What about the woman impersonating Olivia at the guest house? Could Robert have paid somebody to go in his wife’s place in an attempt to conceal the
real
date that she went missing? But this was the third time this ‘Olivia Brookes’ had stayed there, or so they had been told by Mrs Evans. They needed to find out who the woman was, and quickly. Something about her was niggling at him, but he couldn’t for the life of him think what. And then there was the overnight visitor. Was he just another pawn in Robert’s game?
Tom knew his driving was erratic as he made his way towards the Brookes’ house.

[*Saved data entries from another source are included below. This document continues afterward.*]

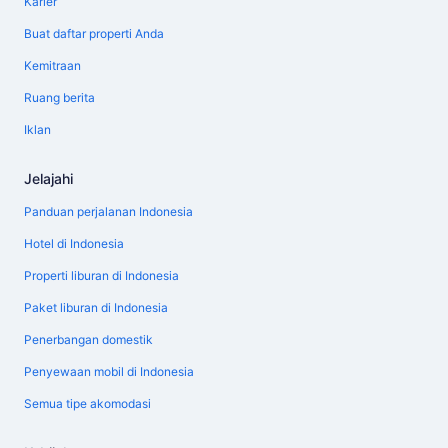
Karier
Buat daftar properti Anda
Kemitraan
Ruang berita
Iklan
Jelajahi
Panduan perjalanan Indonesia
Hotel di Indonesia
Properti liburan di Indonesia
Paket liburan di Indonesia
Penerbangan domestik
Penyewaan mobil di Indonesia
Semua tipe akomodasi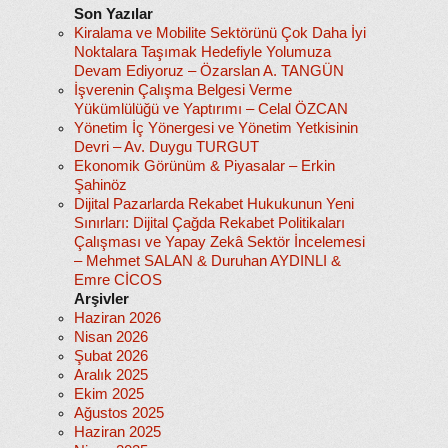
Son Yazılar
Kiralama ve Mobilite Sektörünü Çok Daha İyi
Noktalara Taşımak Hedefiyle Yolumuza
Devam Ediyoruz – Özarslan A. TANGÜN
İşverenin Çalışma Belgesi Verme
Yükümlülüğü ve Yaptırımı – Celal ÖZCAN
Yönetim İç Yönergesi ve Yönetim Yetkisinin
Devri – Av. Duygu TURGUT
Ekonomik Görünüm & Piyasalar – Erkin
Şahinöz
Dijital Pazarlarda Rekabet Hukukunun Yeni
Sınırları: Dijital Çağda Rekabet Politikaları
Çalışması ve Yapay Zekâ Sektör İncelemesi
– Mehmet SALAN & Duruhan AYDINLI &
Emre CİCOS
Arşivler
Haziran 2026
Nisan 2026
Şubat 2026
Aralık 2025
Ekim 2025
Ağustos 2025
Haziran 2025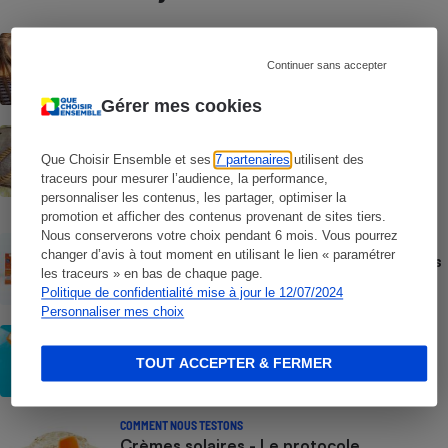
ACTUALITÉ
Les moustiques vont-ils s’habituer au
Continuer sans accepter
répulsif le plus efficace ?
Gérer mes cookies
ACTION QUE CHOISIR ENSEMBLE
Test des crèmes solaires vendues sur
Que Choisir Ensemble et ses
7 partenaires
utilisent des
Temu, Shein et AliExpress - 9 sur 10
traceurs pour mesurer l’audience, la performance,
dangereuses pour la santé des
personnaliser les contenus, les partager, optimiser la
consommateurs
promotion et afficher des contenus provenant de sites tiers.
Nous conserverons votre choix pendant 6 mois. Vous pourrez
ACTUALITÉ
changer d’avis à tout moment en utilisant le lien « paramétrer
Crèmes solaires - Le bilan désastreux des
les traceurs » en bas de chaque page.
plateformes chinoises
Politique de confidentialité mise à jour le 12/07/2024
Personnaliser mes choix
CONSEILS
Crèmes solaires - Les logos à la loupe
TOUT ACCEPTER & FERMER
COMMENT NOUS TESTONS
Crèmes solaires - Le protocole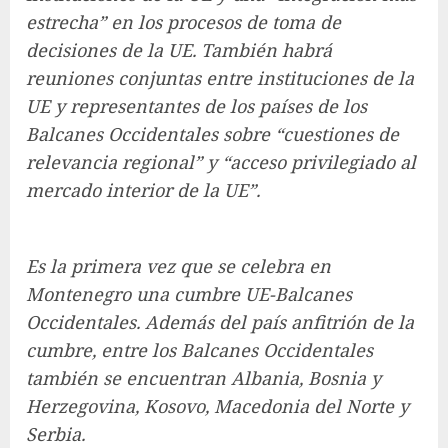
estrecha” en los procesos de toma de
decisiones de la UE. También habrá
reuniones conjuntas entre instituciones de la
UE y representantes de los países de los
Balcanes Occidentales sobre “cuestiones de
relevancia regional” y “acceso privilegiado al
mercado interior de la UE”.
Es la primera vez que se celebra en
Montenegro una cumbre UE-Balcanes
Occidentales. Además del país anfitrión de la
cumbre, entre los Balcanes Occidentales
también se encuentran Albania, Bosnia y
Herzegovina, Kosovo, Macedonia del Norte y
Serbia.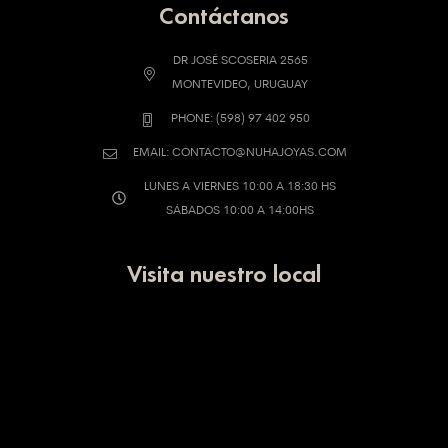
Contáctanos
DR JOSÉ SCOSERIA 2565
MONTEVIDEO, URUGUAY
PHONE: (598) 97 402 950
EMAIL: CONTACTO@NUHAJOYAS.COM
LUNES A VIERNES 10:00 A 18:30 HS
SÁBADOS 10:00 A 14:00HS
Visita nuestro local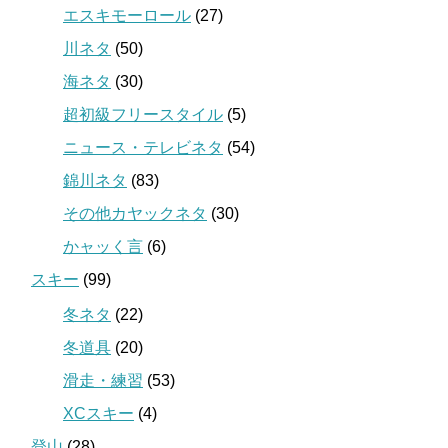
エスキモーロール
(27)
川ネタ
(50)
海ネタ
(30)
超初級フリースタイル
(5)
ニュース・テレビネタ
(54)
錦川ネタ
(83)
その他カヤックネタ
(30)
かャッく言
(6)
スキー
(99)
冬ネタ
(22)
冬道具
(20)
滑走・練習
(53)
XCスキー
(4)
登山
(28)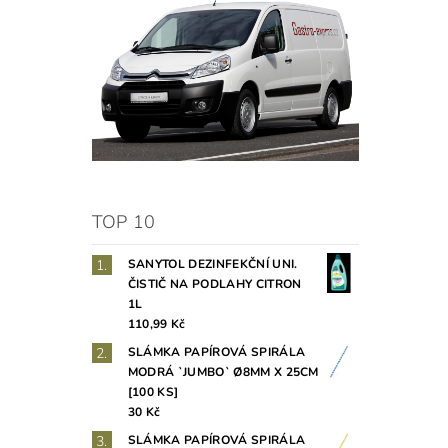
TOP 10
SANYTOL DEZINFEKČNÍ UNI.
ČISTIČ NA PODLAHY CITRON
1L
110,99 Kč
SLÁMKA PAPÍROVÁ SPIRÁLA
MODRÁ `JUMBO` Ø8MM X 25CM
[100 KS]
30 Kč
SLÁMKA PAPÍROVÁ SPIRÁLA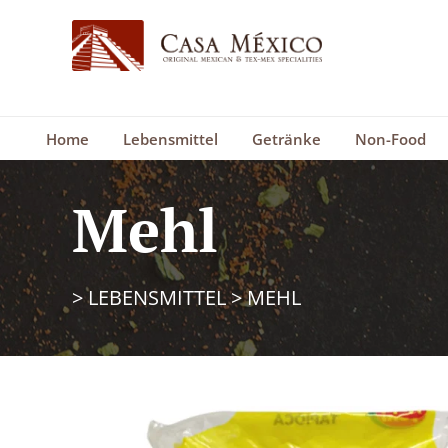
Home
Lebensmittel
Getränke
Non-Food
Mehl
>
LEBENSMITTEL
>
MEHL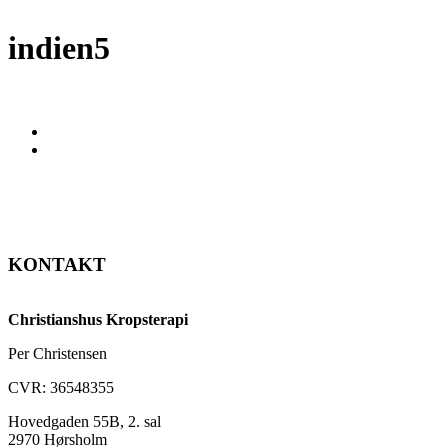
indien5
KONTAKT
Christianshus Kropsterapi
Per Christensen
CVR: 36548355
Hovedgaden 55B, 2. sal
2970 Hørsholm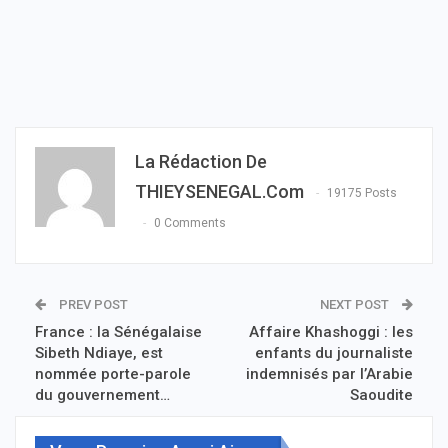
La Rédaction De
THIEYSENEGAL.com
19175 Posts
0 Comments
PREV POST
NEXT POST
France : la Sénégalaise
Affaire Khashoggi : les
Sibeth Ndiaye, est
enfants du journaliste
nommée porte-parole
indemnisés par l’Arabie
du gouvernement…
Saoudite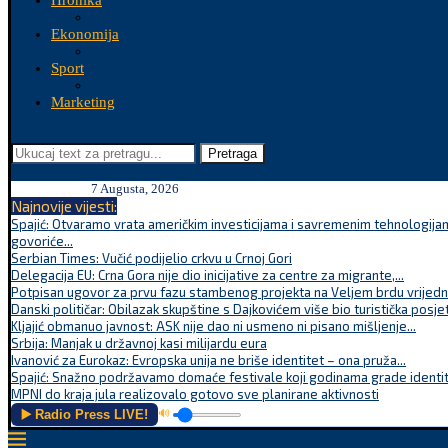
Hronika
Ekonomija
Sport
Marketing
Pretraga
7 Augusta, 2026
Najnovije vijesti:
Spajić: Otvaramo vrata američkim investicijama i savremenim tehnologijam
govoriće...
Serbian Times: Vučić podijelio crkvu u Crnoj Gori
Delegacija EU: Crna Gora nije dio inicijative za centre za migrante,...
Potpisan ugovor za prvu fazu stambenog projekta na Veljem brdu vrijednu
Danski političar: Obilazak skupštine s Dajkovićem više bio turistička posjet
Kljajić obmanuo javnost: ASK nije dao ni usmeno ni pisano mišljenje...
Srbija: Manjak u državnoj kasi milijardu eura
Ivanović za Eurokaz: Evropska unija ne briše identitet – ona pruža...
Spajić: Snažno podržavamo domaće festivale koji godinama grade identite
MPNI do kraja jula realizovalo gotovo sve planirane aktivnosti
▶️ Radio Press LIVE!
🔊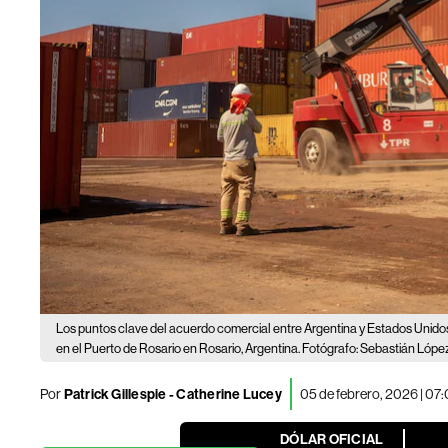
Los puntos clave del acuerdo comercial entre Argentina y Estados Unido
en el Puerto de Rosario en Rosario, Argentina. Fotógrafo: Sebastián Ló
Por
Patrick Gillespie - Catherine Lucey
05 de febrero, 2026 | 07
DÓLAR OFICIAL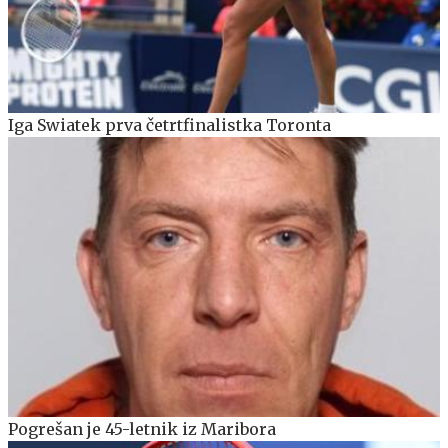
Iga Swiatek prva četrtfinalistka Toronta
Pogrešan je 45-letnik iz Maribora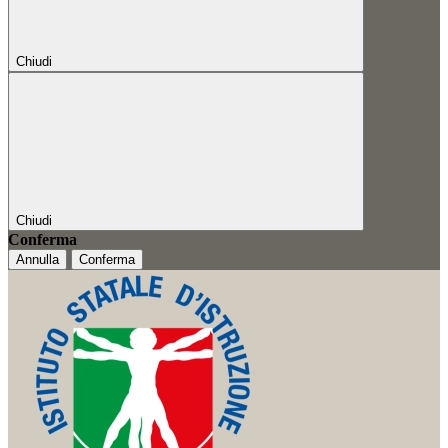
Chiudi
Chiudi
Conferma
Annulla
Conferma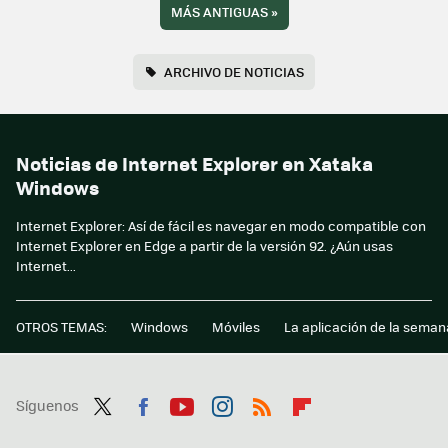
MÁS ANTIGUAS
»
ARCHIVO DE NOTICIAS
Noticias de Internet Explorer en Xataka
Windows
Internet Explorer: Así de fácil es navegar en modo compatible con
Internet Explorer en Edge a partir de la versión 92. ¿Aún usas
Internet...
OTROS TEMAS:
Windows
Móviles
La aplicación de la seman
Síguenos
Twit
Fac
You
Inst
RSS
Flip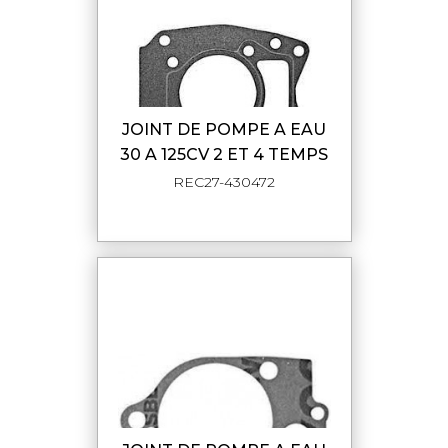
JOINT DE POMPE A EAU
30 A 125CV 2 ET 4 TEMPS
REC27-430472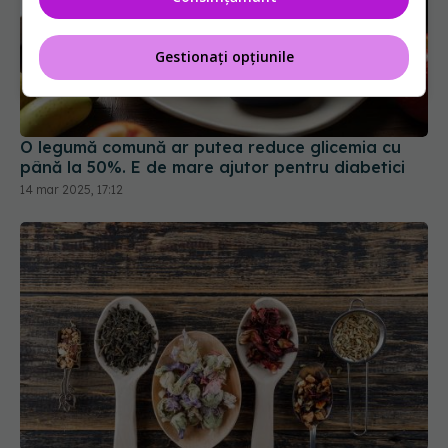
Gestionați opțiunile
O legumă comună ar putea reduce glicemia cu
până la 50%. E de mare ajutor pentru diabetici
14 mar 2025, 17:12
Întrebarea care zguduie medicina modernă: pot
plantele să devină „farmacia viitorului”? Ce spune
știința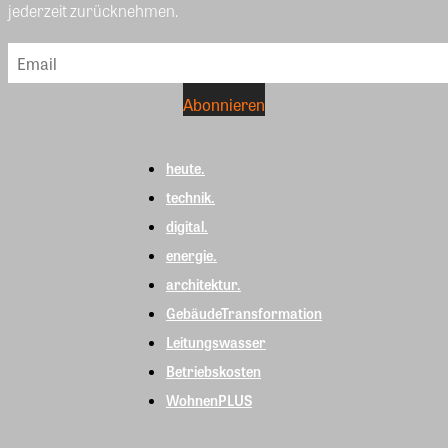
jederzeit zurücknehmen.
heute.
technik.
digital.
energie.
architektur.
GebäudeTransformation
Leitungswasser
Betriebskosten
WohnenPLUS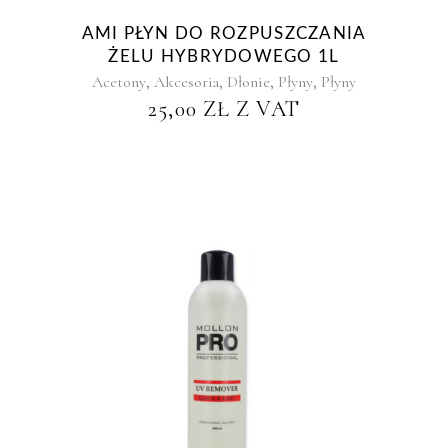
AMI PŁYN DO ROZPUSZCZANIA
ŻELU HYBRYDOWEGO 1L
,
,
,
,
Acetony
Akcesoria
Dłonie
Płyny
Płyny
25,00
ZŁ
Z VAT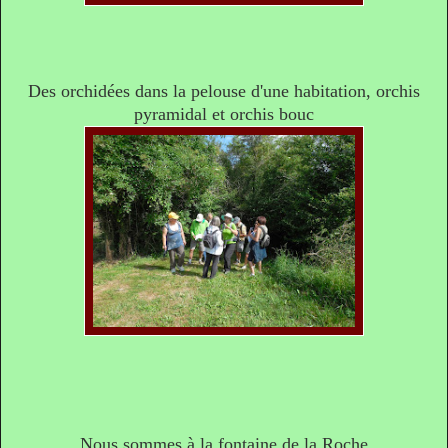
Des orchidées dans la pelouse d'une habitation, orchis
pyramidal et orchis bouc
Nous sommes à la fontaine de la Roche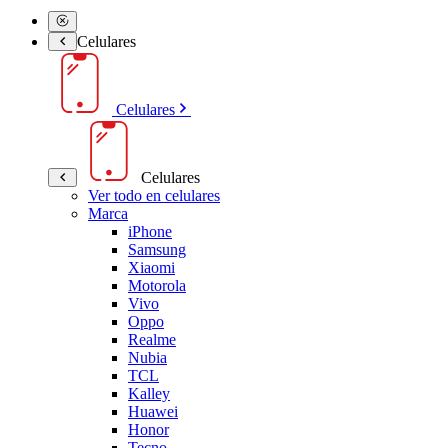
Celulares
Celulares
Celulares
Ver todo en celulares
Marca
iPhone
Samsung
Xiaomi
Motorola
Vivo
Oppo
Realme
Nubia
TCL
Kalley
Huawei
Honor
Tecno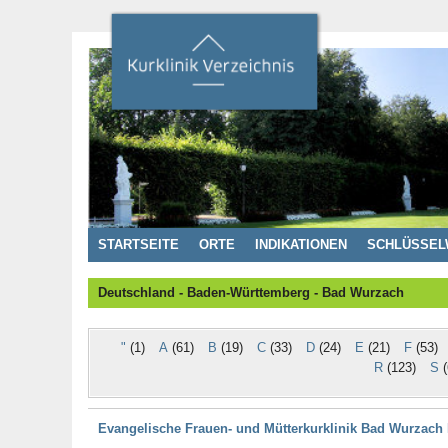
STARTSEITE
ORTE
INDIKATIONEN
SCHLÜSSEL
Deutschland - Baden-Württemberg - Bad Wurzach
"
(1)
A
(61)
B
(19)
C
(33)
D
(24)
E
(21)
F
(53)
R
(123)
S
(
Evangelische Frauen- und Mütterkurklinik Bad Wurzach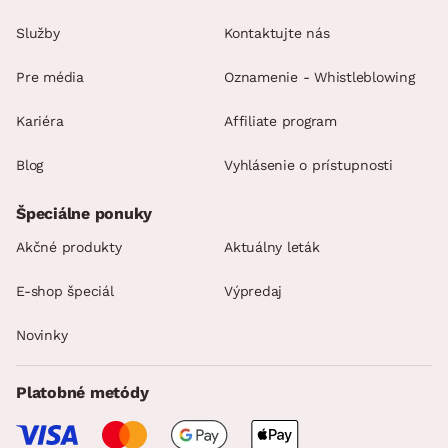
Služby
Kontaktujte nás
Pre média
Oznamenie - Whistleblowing
Kariéra
Affiliate program
Blog
Vyhlásenie o prístupnosti
Špeciálne ponuky
Akčné produkty
Aktuálny leták
E-shop špeciál
Výpredaj
Novinky
Platobné metódy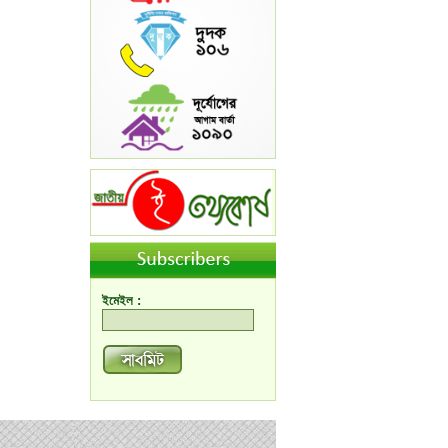
ইমেইল :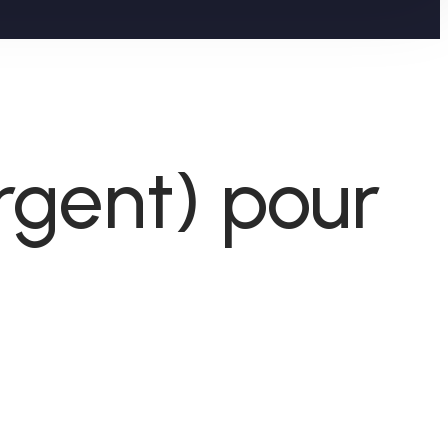
rgent) pour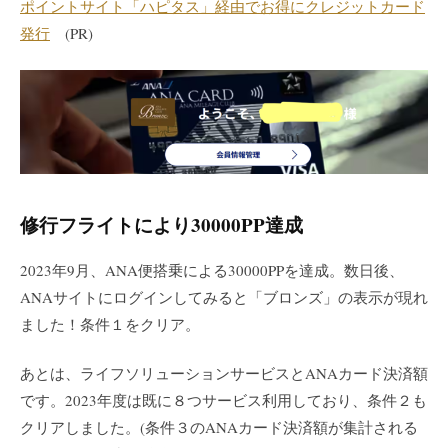
ポイントサイト「ハピタス」経由でお得にクレジットカード
発行
(PR)
修行フライトにより30000PP達成
2023年9月、ANA便搭乗による30000PPを達成。数日後、
ANAサイトにログインしてみると「ブロンズ」の表示が現れ
ました！条件１をクリア。
あとは、ライフソリューションサービスとANAカード決済額
です。2023年度は既に８つサービス利用しており、条件２も
クリアしました。(条件３のANAカード決済額が集計される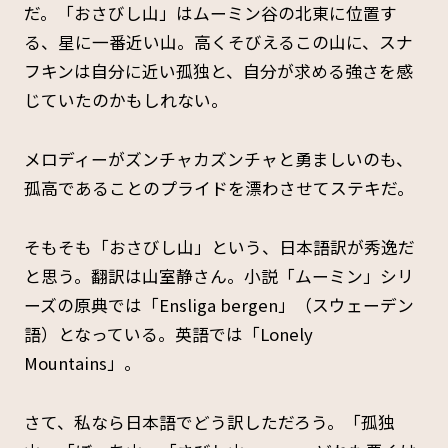
だ。「おさびし山」はムーミン谷の北東に位置す
る、星に一番近い山。高くそびえるこの山に、スナ
フキンは自分に近い孤独と、自分が求める強さを感
じていたのかもしれない。
メロディーがズンチャカズンチャと勇ましいのも、
孤高であることのプライドを漂わさせてステキだ。
そもそも「おさびし山」という、日本語訳が秀逸だ
と思う。翻訳は山室静さん。小説「ムーミン」シリ
ーズの原典では「Ensliga bergen」（スウェーデン
語）となっている。英語では「Lonely
Mountains」。
さて、私なら日本語でどう訳しただろう。「孤独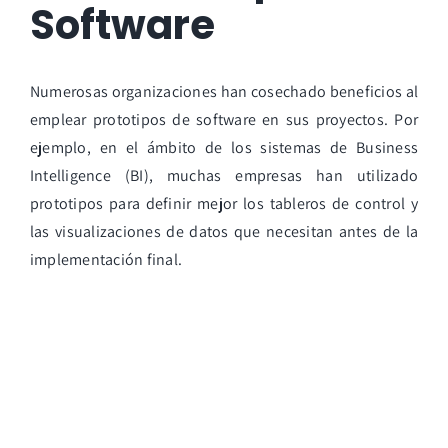
Software
Numerosas organizaciones han cosechado beneficios al
emplear prototipos de software en sus proyectos. Por
ejemplo, en el ámbito de los sistemas de Business
Intelligence (BI), muchas empresas han utilizado
prototipos para definir mejor los tableros de control y
las visualizaciones de datos que necesitan antes de la
implementación final.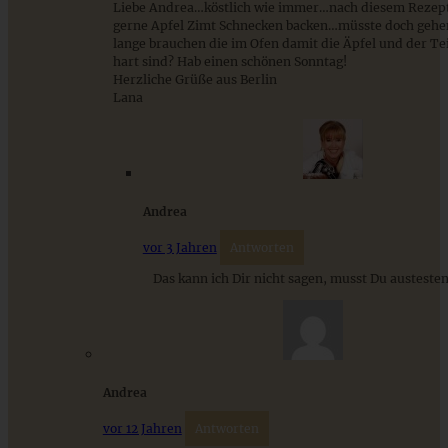
Liebe Andrea…köstlich wie immer…nach diesem Rezept
gerne Apfel Zimt Schnecken backen…müsste doch gehe
lange brauchen die im Ofen damit die Äpfel und der Tei
hart sind? Hab einen schönen Sonntag!
Herzliche Grüße aus Berlin
Lana
Hefezopf mit Zimt-Zucker und Marzipan
Andrea
ZUM BEITRAG
vor 3 Jahren
Antworten
Das kann ich Dir nicht sagen, musst Du austesten
Klassische Spargelcremesuppe aus Spargel und
Spargelschalen ganz ohne Mehlschwitze
Andrea
ZUM BEITRAG
vor 12 Jahren
Antworten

His head was all over the place this morning with the whole Leo situation, the burglary in Cheshire and now bloody Robert Brookes, but when he realised he had almost mowed down a cyclist, who admittedly was on the wrong side of the road, he pulled his thoughts back round to the job in hand – driving with due care and attention. That lasted all of about five seconds until his phone rang. He touched the button on his console to answer.
‘Tom Douglas.’
‘Tom, it’s Leo. I’m at the cottage. Are you free to talk for a moment?’
‘You must have made an early start, Leo. Thanks for going. I appreciate it.’
‘Well, I set off before eight. I didn’t sleep too well.’ Tom decided not to mention that made two of them. ‘Tom, do you think…’ Leo paused and Tom waited. He heard her take a deep breath. ‘Never mind. It’s probably a conversation for another day. Anyway, back to the house. Max and Ellie managed to tidy up most of the mess and get the house secure again, but it does look as if the intruders were interested in your papers. One of the cupboards in the study has been completely torn apart – they’ve even taken up the floorboards in there. I’ve no idea why. Nowhere else seems to have been damaged.’